Ten years ago, Sheralyn Belyeu opened an Encyclopedia Britannica that her husband had bought for their family at a local thrift store. There are countless things you might expect to find inside an encyclopedia — the population of Madagascar, the first battle of the Civil War, the physics of light — but Belyeu, to her surprise, found a letter tucked inside theirs.
Right beside the entry for Harpers Ferry was a piece of fine stationery, at the bottom of which, beneath the words “love to you both” was the signature of someone famous not only where Belyeu lived in Alabama, but all around the world: Harper Lee.
The letter was dated June 11, 1978, 18 years after Lee had published “To Kill a Mockingbird.” It was a thank-you note to someone who had hosted a cocktail party in her honor in Alexander City, the largest of a handful of towns around Lake Martin in eastern Alabama.

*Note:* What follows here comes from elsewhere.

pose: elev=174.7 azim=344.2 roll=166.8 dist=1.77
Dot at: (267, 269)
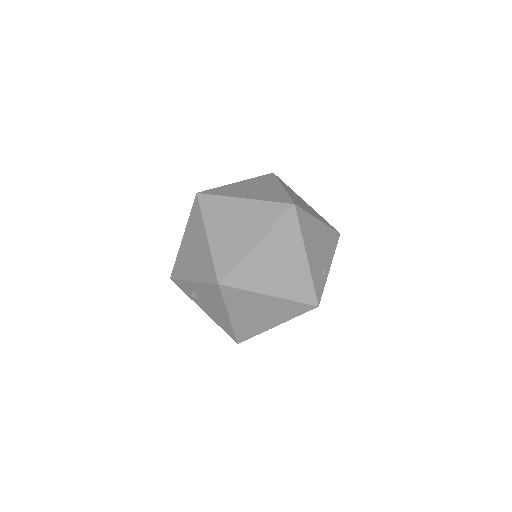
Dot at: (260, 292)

Lee mentioned that the reason she was in town was to work on a book. Everything about the letter was a mystery — the recipient, the book, the reason it wound up in an encyclopedia, the reason the encyclopedia wound up at a thrift store.

But for Belyeu, the letter was an opportunity. Having photographed and documented around 50,000 headstones for the online cemetery data site BillionGraves, she figured she could sort out the story behind a single thank-you note.
She began by looking for the women to whom the letter was addressed — a mother and daughter, it turned out. When she couldn’t locate them, she went looking for Lee’s older sister Alice, who lived across the state in the tiny town of Monroeville. A lawyer who practiced her whole life in their father’s law firm, Alice Lee was used to handling her sister Harper’s affairs, taking care of everything from contracts and copyrights to autograph requests and fan mail.
When Alice Lee got Belyeu’s letter asking about Alexander City, she responded by saying that Harper Lee had indeed done research in town on a true-crime story that caught her interest, but no longer had plans to publish a book about the case. Alice told Belyeu to do what she wished with the letter, so Belyeu donated it to her alma mater, Brigham Young University.
But the story doesn’t end there.








I found the letter a few years later at BYU’s Harold B. Lee Library when I was just starting to research my book, “Furious Hours: Murder, Fraud and the Last Trial of Harper Lee.” The letter that Belyeu donated was one of hundreds that I chased over the last few years: checking every postmark, tracking down every recipient, researching every name mentioned, noting every date on a calendar and marking every return address on a map.
Harper Lee was a famously private person, but she was also a prolific letter writer, so her correspondence was often the best sources of information on the nonfiction book she had tried writing in Alexander City. Lee had gotten interested in a strange, sensational case that had made headlines during the summer of 1977. A Baptist minister had been accused of murdering five of his family members for the lucrative life insurance policies he held on them, and at the funeral of the last alleged victim, a vigilante shot and killed the reverend in front of 300 people.
But the case’s peculiarity continued.
It turned out that reverend’s own lawyer went on to defend the vigilante who murdered his former client, and that when asked to explain how the reverend had gotten away with killing so many people, many people around Lake Martin said that he was a voodoo priest.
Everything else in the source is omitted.